Please output the entries below from the line that contains "滑雪，是一項透過了無數次的摔倒和爬起才慢慢有個模" through the final line, reproduced exactly and alone.

#### SUPPLIED DATA
== Segment start ==

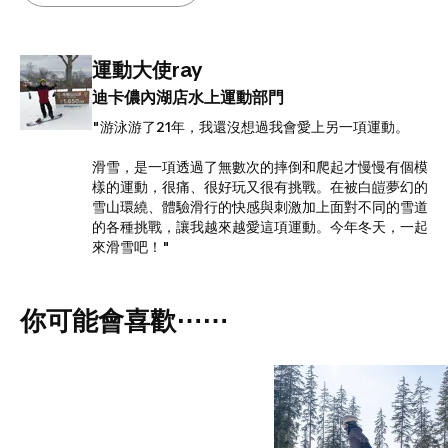
運動大使ray
迪卡儂內湖店水上運動部門
"游泳游了21年，我還沒想過我會愛上另一項運動。
滑雪，是一項透過了無數次的摔倒和爬起才慢慢有個模
樣的運動，很痛、很好玩又很有挑戰。在被白皚夢幻的
雪山環繞、體驗滑行的快感與刺激加上面對不同的雪道
的各種挑戰，讓我越來越愛這項運動。今年冬天，一起
來滑雪吧！"
你可能會喜歡⋯⋯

== Segment end ==

#### COMPLETED EXERCISE
滑雪，是一項透過了無數次的摔倒和爬起才慢慢有個模
樣的運動，很痛、很好玩又很有挑戰。在被白皚夢幻的
雪山環繞、體驗滑行的快感與刺激加上面對不同的雪道
的各種挑戰，讓我越來越愛這項運動。今年冬天，一起
來滑雪吧！"
你可能會喜歡⋯⋯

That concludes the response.